TASK DESCRIPTION
State how many lines of the records below contain the word "root", giving the number and nothing else.
○ ○ ○
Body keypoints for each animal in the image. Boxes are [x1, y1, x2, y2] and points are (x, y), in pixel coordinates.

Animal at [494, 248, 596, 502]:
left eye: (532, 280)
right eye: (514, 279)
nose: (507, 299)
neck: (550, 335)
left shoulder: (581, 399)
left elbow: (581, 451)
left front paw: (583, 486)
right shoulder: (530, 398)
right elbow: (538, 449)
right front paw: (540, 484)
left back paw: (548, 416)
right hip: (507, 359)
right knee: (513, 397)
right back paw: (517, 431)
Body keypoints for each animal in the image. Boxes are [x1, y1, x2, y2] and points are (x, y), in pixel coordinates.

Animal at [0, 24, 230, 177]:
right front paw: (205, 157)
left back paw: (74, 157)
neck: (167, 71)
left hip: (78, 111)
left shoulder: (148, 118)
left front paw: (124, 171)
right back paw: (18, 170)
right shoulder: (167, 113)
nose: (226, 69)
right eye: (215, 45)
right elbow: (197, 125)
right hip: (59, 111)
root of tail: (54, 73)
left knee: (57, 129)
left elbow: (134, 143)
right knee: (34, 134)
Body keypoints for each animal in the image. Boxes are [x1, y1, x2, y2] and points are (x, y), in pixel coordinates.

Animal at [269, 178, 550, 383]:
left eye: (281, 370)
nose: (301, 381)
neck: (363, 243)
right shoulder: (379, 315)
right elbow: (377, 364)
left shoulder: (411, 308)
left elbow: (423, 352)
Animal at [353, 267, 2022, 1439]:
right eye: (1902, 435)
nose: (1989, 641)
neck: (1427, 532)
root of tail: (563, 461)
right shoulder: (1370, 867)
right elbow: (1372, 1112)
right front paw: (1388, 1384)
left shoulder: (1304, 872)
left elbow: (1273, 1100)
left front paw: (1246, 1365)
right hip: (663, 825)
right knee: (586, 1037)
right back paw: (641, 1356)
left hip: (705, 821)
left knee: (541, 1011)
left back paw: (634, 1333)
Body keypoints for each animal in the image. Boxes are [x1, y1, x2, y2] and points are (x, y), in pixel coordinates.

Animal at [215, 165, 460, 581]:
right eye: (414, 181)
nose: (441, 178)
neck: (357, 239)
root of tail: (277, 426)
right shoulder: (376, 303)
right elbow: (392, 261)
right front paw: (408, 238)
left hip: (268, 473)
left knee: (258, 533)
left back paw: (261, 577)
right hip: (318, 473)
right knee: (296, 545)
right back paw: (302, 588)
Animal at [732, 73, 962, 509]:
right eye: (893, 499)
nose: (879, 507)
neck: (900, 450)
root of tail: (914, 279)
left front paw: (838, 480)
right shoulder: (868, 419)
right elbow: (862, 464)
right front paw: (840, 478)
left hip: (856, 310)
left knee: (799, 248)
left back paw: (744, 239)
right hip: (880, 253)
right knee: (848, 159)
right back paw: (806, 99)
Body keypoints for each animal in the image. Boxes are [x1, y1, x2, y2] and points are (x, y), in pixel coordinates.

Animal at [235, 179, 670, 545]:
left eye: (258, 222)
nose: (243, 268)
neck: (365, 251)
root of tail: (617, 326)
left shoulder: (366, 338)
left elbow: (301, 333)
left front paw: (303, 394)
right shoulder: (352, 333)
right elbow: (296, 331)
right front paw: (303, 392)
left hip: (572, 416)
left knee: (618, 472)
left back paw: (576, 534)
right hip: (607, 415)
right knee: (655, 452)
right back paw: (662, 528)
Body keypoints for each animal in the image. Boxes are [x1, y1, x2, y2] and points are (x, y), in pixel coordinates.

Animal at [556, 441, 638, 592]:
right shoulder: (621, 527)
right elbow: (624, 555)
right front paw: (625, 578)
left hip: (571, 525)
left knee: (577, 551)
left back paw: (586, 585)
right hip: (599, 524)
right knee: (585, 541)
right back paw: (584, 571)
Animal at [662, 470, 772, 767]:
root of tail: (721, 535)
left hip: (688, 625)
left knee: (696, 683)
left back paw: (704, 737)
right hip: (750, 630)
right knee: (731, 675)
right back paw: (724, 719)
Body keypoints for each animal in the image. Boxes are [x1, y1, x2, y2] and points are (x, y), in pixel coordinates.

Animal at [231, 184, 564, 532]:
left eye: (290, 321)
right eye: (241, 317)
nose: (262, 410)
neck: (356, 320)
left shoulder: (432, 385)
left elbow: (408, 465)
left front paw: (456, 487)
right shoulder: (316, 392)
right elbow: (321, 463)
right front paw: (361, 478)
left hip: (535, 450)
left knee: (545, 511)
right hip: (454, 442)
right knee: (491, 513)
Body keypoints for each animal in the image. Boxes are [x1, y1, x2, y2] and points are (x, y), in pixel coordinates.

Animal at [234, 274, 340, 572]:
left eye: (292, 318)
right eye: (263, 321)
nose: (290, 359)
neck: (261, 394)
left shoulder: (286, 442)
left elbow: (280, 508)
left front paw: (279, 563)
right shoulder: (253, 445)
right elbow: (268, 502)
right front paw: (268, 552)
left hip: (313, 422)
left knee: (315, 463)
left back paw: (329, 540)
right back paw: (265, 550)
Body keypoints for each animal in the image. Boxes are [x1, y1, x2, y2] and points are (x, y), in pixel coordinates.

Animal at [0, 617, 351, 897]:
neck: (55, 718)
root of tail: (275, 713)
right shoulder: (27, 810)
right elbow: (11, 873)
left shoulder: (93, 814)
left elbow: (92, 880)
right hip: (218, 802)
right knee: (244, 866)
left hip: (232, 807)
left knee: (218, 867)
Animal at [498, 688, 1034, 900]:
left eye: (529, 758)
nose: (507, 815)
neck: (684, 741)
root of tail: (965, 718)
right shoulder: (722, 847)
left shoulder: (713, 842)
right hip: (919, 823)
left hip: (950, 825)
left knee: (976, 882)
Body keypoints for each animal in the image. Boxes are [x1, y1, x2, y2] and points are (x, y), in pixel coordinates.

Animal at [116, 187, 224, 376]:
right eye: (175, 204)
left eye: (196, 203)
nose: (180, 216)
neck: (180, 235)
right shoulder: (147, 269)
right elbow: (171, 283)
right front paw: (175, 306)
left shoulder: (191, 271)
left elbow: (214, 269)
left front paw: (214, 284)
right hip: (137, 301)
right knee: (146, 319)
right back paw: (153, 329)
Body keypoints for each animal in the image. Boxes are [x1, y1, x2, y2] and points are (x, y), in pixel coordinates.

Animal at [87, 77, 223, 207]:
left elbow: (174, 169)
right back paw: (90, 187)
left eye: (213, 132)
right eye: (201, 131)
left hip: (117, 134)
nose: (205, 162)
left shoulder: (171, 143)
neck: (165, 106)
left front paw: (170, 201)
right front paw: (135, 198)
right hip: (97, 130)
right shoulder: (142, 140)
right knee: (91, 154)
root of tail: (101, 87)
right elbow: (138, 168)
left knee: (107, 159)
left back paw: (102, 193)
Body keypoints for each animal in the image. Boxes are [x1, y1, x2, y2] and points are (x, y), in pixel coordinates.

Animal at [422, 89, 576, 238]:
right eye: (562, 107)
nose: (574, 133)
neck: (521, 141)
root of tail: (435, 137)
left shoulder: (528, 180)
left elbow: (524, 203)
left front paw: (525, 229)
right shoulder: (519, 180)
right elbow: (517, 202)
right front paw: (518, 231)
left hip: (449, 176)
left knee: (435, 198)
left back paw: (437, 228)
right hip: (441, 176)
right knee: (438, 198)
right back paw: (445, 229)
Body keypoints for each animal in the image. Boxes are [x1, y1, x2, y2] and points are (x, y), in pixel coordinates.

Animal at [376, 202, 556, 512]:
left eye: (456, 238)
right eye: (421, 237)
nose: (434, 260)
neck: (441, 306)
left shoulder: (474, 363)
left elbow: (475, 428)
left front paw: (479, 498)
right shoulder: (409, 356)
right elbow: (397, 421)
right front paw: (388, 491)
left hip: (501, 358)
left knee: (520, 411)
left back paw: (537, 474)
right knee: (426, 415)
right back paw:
○ ○ ○
OUTPUT
10